Ambroise Perrin est un ancien journaliste, conseiller politique au Parlement européen ; il a fait les beaux jours de France 3 Alsace notamment avec ses émissions cinéma. Depuis plus de trente ans, il collectionne les éditions du monde entier de Madame Bovary, dans toutes les langues. Il en a partout chez lui. Au total, plus de 500 éditions différentes qu’il entasse dans des cartons et des sacs : « chaque fois que des collègues ou des amis partent en voyage, ils me ramènent une édition ».
Son appartement du quartier Golbery à Strasbourg deviendra sans doute, un jour, le musée de Yonville, le village normand imaginaire où se déroule l’action de Madame Bovary, « dès que j’aurais mis de l’ordre dans tout cela » ajoute-t-il. Pourtant, il refuse le qualificatif de bovaryste (comportement qui consiste à fuir dans le rêve l’insatisfaction éprouvée dans la vie, selon le Larousse) « Moi, je suis un flaubertiste ! »
Ambroise Perrin est un personnage dingue, à part, doué d’une formidable intelligence. Son univers créatif est unique. Il n’a jamais l’air d’être dans la réalité. Cette passion pour Madame Bovary lui vient d’une rencontre avec un comédien au festival d’Avignon. Il m’a dit : « quoi, tu ne connais pas Madame Bovary et tu es journaliste ? La honte. Lis ! Tu t’en fiches de l’histoire, elle est ennuyeuse.

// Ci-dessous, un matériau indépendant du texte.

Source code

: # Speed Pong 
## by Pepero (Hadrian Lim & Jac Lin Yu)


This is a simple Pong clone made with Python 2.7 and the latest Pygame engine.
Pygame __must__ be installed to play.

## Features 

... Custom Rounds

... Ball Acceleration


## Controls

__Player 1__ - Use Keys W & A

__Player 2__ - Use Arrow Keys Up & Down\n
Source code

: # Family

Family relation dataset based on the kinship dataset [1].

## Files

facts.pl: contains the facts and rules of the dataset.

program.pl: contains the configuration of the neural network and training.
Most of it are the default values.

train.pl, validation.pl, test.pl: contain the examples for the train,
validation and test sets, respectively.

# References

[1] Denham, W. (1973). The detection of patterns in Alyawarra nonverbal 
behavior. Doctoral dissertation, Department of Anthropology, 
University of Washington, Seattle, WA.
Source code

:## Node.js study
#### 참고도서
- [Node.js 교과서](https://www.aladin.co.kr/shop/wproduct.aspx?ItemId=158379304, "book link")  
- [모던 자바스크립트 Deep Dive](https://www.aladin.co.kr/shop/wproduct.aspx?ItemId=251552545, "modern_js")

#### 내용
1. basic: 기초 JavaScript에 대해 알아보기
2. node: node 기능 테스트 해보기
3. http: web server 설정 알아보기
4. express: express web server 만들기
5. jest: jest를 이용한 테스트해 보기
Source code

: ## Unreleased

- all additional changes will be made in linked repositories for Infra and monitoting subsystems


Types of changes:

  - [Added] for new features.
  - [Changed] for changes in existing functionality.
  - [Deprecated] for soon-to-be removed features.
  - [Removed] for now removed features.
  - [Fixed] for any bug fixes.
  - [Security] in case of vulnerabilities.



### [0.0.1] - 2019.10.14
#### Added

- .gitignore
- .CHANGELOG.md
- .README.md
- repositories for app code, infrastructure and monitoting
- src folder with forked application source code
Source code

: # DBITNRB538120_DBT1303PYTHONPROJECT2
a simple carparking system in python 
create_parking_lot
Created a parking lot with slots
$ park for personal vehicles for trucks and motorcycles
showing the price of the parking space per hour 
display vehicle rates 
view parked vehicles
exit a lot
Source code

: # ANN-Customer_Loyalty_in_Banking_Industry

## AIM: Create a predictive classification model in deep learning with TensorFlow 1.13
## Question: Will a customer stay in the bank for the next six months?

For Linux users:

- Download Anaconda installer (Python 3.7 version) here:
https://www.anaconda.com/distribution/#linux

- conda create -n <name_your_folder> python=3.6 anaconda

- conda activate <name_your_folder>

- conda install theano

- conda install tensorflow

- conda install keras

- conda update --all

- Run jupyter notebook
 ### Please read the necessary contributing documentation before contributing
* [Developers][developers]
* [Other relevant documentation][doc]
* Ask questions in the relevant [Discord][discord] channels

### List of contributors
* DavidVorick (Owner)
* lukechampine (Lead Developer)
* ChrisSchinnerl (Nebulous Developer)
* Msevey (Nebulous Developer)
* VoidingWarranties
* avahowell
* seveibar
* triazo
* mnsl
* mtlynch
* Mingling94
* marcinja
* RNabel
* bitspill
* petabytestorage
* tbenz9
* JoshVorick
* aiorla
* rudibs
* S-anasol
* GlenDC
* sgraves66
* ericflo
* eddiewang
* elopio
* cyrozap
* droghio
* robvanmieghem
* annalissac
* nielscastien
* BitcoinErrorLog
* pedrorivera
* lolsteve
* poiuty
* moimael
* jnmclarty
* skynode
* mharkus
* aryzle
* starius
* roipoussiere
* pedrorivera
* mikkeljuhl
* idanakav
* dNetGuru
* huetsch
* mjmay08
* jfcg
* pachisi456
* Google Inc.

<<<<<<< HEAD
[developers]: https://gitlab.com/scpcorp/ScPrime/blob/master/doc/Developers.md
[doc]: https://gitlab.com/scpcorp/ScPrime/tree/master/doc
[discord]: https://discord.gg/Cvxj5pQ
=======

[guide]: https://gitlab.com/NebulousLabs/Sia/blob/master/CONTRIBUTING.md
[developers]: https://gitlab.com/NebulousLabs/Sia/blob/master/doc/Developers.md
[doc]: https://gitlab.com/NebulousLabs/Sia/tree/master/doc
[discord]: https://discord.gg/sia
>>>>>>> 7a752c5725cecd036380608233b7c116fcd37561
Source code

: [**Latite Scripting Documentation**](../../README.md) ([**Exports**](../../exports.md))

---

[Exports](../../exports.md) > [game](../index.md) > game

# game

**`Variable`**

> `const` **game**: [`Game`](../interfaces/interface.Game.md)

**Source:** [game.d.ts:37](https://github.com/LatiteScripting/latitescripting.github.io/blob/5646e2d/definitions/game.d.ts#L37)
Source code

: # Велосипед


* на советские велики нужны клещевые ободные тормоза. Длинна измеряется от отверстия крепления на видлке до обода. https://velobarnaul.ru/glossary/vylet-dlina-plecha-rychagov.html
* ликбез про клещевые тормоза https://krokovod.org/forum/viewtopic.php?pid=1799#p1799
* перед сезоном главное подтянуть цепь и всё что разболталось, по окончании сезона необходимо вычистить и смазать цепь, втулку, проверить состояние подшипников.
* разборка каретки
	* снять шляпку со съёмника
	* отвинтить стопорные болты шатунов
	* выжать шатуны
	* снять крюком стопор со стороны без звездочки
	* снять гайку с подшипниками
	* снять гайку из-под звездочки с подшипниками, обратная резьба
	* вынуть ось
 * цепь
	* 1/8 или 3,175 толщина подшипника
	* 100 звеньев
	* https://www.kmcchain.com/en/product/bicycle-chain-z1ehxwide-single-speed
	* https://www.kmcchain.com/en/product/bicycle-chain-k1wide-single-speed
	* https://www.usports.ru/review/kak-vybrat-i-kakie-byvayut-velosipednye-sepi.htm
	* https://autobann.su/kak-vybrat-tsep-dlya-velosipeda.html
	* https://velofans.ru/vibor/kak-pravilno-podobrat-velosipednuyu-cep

Tu regardes juste le style. C’est le style qui produit du sens. »
Désormais, Ambroise Perrin pense vraiment que tout le monde connaît par cœur Madame Bovary de Gustave Flaubert, œuvre majeure de la littérature française. Pour lui, c’est une évidence. Il n’imagine pas un seul moment que tout le monde s’en moque de sa bourgeoise infidèle.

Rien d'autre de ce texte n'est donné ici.